“Museum of Jurassic Technology”
You turned the dial with just a fingertip
And the rotation back to where it started
Counted the number with a quiet scrape.
Here, try it. Now compare it with the tune
The modem played presenting its petition
To Compuserve or AOL—the beeps
That sound like someone guessing at a code,
Then the shrill hiss and modulated burble
Of bauds exchanging. That’s a floppy disk;
You’d slide it in the drive and hear it whir
And stutter under a magnetic spindle.
You’re right, it looks familiar—like the icon
For “save” translated into three dimensions,
Though what it saved is now unreadable
As hieroglyphics chiseled on Atlantis
As it was sinking to the ocean floor.
“Game Over”
After you’re killed in Call of Duty Mobile,
The buttons stop responding and your rank
Is fixed forever on the leaderboard,
Blazoning your unfitness for survival
In the brief pixelated imitation
Of life’s eternal war of all on all.
The mercy is the screen does not go black;
Instead you spectate on the battle royal
Where those who left you happily for dead,
Stripping your electronic corpse for loot,
Maneuver for the victory you now
No longer see the need for, having learned
How pleasant it can be to leave the game
And watch like God as it goes on without you.
From “The Discarded Life”
The death of Mr.

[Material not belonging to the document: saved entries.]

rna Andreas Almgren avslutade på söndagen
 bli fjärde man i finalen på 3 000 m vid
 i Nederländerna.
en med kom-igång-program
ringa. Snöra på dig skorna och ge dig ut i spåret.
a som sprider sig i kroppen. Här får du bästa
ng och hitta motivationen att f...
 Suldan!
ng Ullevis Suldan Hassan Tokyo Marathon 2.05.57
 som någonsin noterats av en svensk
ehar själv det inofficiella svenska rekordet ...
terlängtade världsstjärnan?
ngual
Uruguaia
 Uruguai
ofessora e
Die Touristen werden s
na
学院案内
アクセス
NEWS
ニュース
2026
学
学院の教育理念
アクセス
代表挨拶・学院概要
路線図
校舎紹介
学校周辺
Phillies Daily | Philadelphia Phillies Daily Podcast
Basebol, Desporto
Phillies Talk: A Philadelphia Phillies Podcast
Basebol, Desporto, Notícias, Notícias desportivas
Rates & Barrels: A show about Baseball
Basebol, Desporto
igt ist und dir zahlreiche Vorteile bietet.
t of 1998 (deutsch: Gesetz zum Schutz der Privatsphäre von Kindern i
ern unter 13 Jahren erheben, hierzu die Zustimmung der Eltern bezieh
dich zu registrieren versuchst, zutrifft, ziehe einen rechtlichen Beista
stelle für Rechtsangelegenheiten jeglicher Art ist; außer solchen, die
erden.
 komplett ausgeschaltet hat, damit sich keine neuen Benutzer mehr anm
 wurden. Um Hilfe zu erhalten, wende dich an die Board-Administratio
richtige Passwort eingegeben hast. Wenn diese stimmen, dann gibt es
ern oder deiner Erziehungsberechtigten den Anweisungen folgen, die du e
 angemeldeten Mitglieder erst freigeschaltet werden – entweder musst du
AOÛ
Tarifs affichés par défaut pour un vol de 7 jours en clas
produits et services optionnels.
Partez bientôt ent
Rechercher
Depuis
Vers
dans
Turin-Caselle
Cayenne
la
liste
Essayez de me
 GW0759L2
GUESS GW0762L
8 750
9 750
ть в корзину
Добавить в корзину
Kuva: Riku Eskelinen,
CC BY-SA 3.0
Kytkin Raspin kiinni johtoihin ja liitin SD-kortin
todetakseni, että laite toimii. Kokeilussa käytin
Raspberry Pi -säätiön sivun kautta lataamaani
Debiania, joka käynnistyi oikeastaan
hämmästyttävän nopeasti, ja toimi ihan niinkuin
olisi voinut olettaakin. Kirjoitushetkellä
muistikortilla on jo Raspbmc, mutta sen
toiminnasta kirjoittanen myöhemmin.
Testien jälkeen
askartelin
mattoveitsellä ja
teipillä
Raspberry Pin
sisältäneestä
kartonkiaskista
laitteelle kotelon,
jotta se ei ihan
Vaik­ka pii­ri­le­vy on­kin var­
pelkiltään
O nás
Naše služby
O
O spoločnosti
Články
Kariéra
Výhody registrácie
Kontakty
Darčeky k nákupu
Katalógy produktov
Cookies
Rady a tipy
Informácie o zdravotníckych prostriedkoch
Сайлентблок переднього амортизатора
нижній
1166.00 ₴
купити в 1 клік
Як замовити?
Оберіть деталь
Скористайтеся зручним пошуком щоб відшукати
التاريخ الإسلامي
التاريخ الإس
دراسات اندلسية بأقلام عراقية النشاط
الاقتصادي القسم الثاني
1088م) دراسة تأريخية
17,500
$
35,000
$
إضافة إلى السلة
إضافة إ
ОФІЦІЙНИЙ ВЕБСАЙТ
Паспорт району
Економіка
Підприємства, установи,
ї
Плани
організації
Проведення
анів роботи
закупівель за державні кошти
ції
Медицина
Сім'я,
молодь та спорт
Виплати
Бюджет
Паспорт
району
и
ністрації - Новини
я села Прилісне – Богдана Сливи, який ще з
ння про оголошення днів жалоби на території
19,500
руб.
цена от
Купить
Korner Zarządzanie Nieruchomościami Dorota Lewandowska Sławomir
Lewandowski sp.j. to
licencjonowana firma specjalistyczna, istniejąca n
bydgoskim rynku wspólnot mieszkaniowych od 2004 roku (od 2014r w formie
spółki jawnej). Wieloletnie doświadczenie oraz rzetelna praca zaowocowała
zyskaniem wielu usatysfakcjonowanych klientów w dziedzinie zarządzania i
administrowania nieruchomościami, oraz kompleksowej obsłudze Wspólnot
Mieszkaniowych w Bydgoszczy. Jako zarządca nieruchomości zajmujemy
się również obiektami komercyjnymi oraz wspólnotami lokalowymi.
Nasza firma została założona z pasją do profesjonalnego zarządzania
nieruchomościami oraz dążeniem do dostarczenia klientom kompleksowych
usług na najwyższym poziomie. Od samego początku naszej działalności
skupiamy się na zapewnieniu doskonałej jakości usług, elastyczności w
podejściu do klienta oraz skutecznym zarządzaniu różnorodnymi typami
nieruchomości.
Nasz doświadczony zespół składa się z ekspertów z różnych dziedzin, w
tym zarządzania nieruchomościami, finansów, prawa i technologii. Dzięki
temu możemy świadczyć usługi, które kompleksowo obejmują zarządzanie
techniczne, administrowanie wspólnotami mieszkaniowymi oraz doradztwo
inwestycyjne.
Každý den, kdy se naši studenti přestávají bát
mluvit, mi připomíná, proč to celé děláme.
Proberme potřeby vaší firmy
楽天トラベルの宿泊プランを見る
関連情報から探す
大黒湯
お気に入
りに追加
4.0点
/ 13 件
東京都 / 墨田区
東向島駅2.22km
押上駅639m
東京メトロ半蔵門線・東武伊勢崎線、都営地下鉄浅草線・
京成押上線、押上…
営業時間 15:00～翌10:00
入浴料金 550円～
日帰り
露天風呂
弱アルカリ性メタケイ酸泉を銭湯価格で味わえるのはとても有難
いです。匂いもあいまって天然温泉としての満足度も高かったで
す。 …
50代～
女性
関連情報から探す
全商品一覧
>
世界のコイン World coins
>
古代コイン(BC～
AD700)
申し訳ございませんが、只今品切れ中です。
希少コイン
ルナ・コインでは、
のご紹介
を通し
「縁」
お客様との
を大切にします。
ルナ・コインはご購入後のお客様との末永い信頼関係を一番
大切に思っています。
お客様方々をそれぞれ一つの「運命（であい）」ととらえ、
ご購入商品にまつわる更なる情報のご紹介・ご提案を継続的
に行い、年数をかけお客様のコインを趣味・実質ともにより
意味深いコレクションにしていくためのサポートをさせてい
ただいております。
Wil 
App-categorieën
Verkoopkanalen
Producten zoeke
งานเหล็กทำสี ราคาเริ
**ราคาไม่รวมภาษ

Hooper doesn’t need
A footnote for the fleeting demographic
That came of age in 1983,
Crying or trying not to cry as Gordon
Initiated Big Bird in the meaning
Of never coming back. And if the name
Means nothing to our slightly older sisters,
Already jaded by The Facts of Life,
Or to the younger brothers who would make
A purple dinosaur their avatar,
Does that mean Mr. Hooper died in vain?
The half-life of a narrative has shrunk;
The jealousy that for millennia
Made every village’s absconding wife
Into a Helen, and her paramour
A shrunken Paris, now must find a new
Objective correlative in every decade:
Liz and Eddie Fisher, Brad and Angie,
Or what new pair of illegitimate
And thrilling lovers I have grown too old
To know the famous names of. What is lost
In permanence and dignity—the sense
Of archetypes recycling endlessly,
In which our little lives participate—
Is compensated, maybe, by the love
Of every cohort for its fleeting symbols,
A generation’s private names and jokes,
Which start out and end up as trivia
But, in their brief intense significance,
Remind us of our cherishable selves.
Around 2060, when the last
Of Mr. Hooper’s mourners will be mourned,
He’ll die the second death that lies in wait
For famous men on Wikipedia—
A symbol now degraded to a fact,
Which is a symbol no one’s left to love.
“Professional Middle-Class Couple, 1927”
What justifies the inequality
That issues her a tastefully square-cut
Ruby for her finger, him a suit
Whose rumpled, unemphatic dignity
Declares a life of working sitting down,
While someone in a sweatshop has to squint
And palsy sewing, and a continent
Sheds blood to pry the gemstone from the ground,
Could not be justice. Nothing but the use
To which they put prosperity can speak
In their defense: the faces money makes,
They demonstrate, don’t have to be obtuse,
Entitled, vapid, arrogantly strong;
Only among the burghers do you find
A glance so frank, engaging, and refined,
So tentative, so conscious of its wrong.